Und wieder schnappt die Falle zu, Kommentar zum Kampf um die
Impfstoffe von Stefan Reccius
Frankfurt (ots) - Es ist ein Déjà-vu der Kategorie Ablenkungsmanöver: Die
EU-Kommission zwingt Impfstoffhersteller, Ausfuhrbegehren über ein neues
Transparenzregister anzumelden. Was angesichts von Lieferengpässen samt
Schlagabtausch mit AstraZeneca sinnvoll klingt, ist tatsächlich nur einen kurzen
Griff vom schärfsten Schwert der Außenwirtschaftspolitik - Exportverboten -
entfernt. In diesem Reflex sind Spahn und Co. geübt: Anfangs untersagte Brüssel
den Export von Masken, Kitteln und Schutzbrillen, weil trotz Warnungen für den
Fall einer Pandemie Notvorräte fehlten. Im Kampf um knappe Impfstoffe schnappt
die Protektionismusfalle wieder zu.

Das Blame Game für den langsamen Impfstart ist in vollem Gange. Berlin und
Brüssel machen eine schlechte Figur. Alle säuseln von Solidarität
untereinander
und mit den Ärmsten der Welt, denen EU, USA und andere - das nur am Rande - eine
Milliarde Impfdosen für 2021 versprochen haben. Die Bundesregierung setzt
Maßstäbe in politischer Schizophrenie: Während Kanzlerin Angela Merkel "die
Stunde des Mul­tilateralismus" beschwört und vor "Abschottung" warnt, redet ihr
Gesundheitsminister einer "Pflicht zur Genehmigung von Impfstoffexporten auf
EU-Ebene" das Wort. London erhebt, nicht zu Unrecht, den Vorwurf des
Impfstoff-Nationalismus. Und ausgerechnet von Xi Jinping, dem Anführer jenes
Landes, das via Kampagne in Staatsmedien den Biontech-Pfizer-Impfstoff zu
diskreditieren zielt, muss die Welt sich belehren lassen, "die Zusammenarbeit
bei der Produktion und Verteilung von Impfstoffen zu verstärken". Ein groteskes
Schauspiel.

Ebenso bizarr: Offenbar streuen Beamte aus Spahns Behörde gegen die offizielle
Linie des Ministeriums nicht substanziierte Interna, wonach das britische Vakzin
bei Senioren angeblich so gut wie nicht wirke. AstraZeneca-Chef Pascal Soriot,
die kooperierende Universität Oxford und namhafte Epidemiologen protestieren.

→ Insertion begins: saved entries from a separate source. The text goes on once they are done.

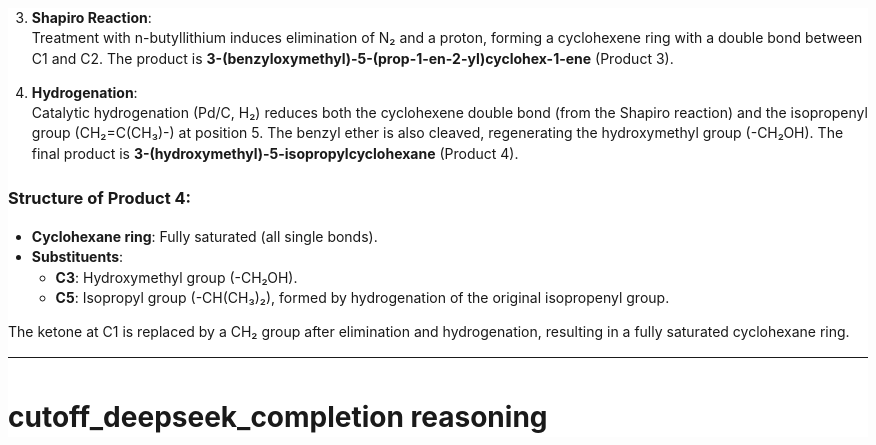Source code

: 3. **Shapiro Reaction**:  
   Treatment with n-butyllithium induces elimination of N₂ and a proton, forming a cyclohexene ring with a double bond between C1 and C2. The product is **3-(benzyloxymethyl)-5-(prop-1-en-2-yl)cyclohex-1-ene** (Product 3).

4. **Hydrogenation**:  
   Catalytic hydrogenation (Pd/C, H₂) reduces both the cyclohexene double bond (from the Shapiro reaction) and the isopropenyl group (CH₂=C(CH₃)-) at position 5. The benzyl ether is also cleaved, regenerating the hydroxymethyl group (-CH₂OH). The final product is **3-(hydroxymethyl)-5-isopropylcyclohexane** (Product 4).

### Structure of Product 4:
- **Cyclohexane ring**: Fully saturated (all single bonds).  
- **Substituents**:  
  - **C3**: Hydroxymethyl group (-CH₂OH).  
  - **C5**: Isopropyl group (-CH(CH₃)₂), formed by hydrogenation of the original isopropenyl group.  

The ketone at C1 is replaced by a CH₂ group after elimination and hydrogenation, resulting in a fully saturated cyclohexane ring.

---

# cutoff_deepseek_completion reasoning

Etwas Licht ins Datendunkel dürfte das für Freitag angekündigte Urteil der
EU-Arzneimittelagentur EMA bringen. Den Lieferstreit kann hingegen nur die
Veröffentlichung des Vertrags nach dem Vorbild von Curevac klären. Auch darum
ging es am Mittwochabend in einem Krisengespräch der EU-Kommission mit
AstraZeneca. Einstweilen steht Aussage gegen Aussage. An einem Argument von
Konzernchef Soriot kommt Brüssel allerdings nicht vorbei: London wird nicht
zuletzt schneller beliefert, da es bei der Unterschrift drei Monate schneller
war - auch weil Brüssel die Verhandlungen im Sommer an sich riss. Drohungen mit
Exportverboten lenken davon nicht ab.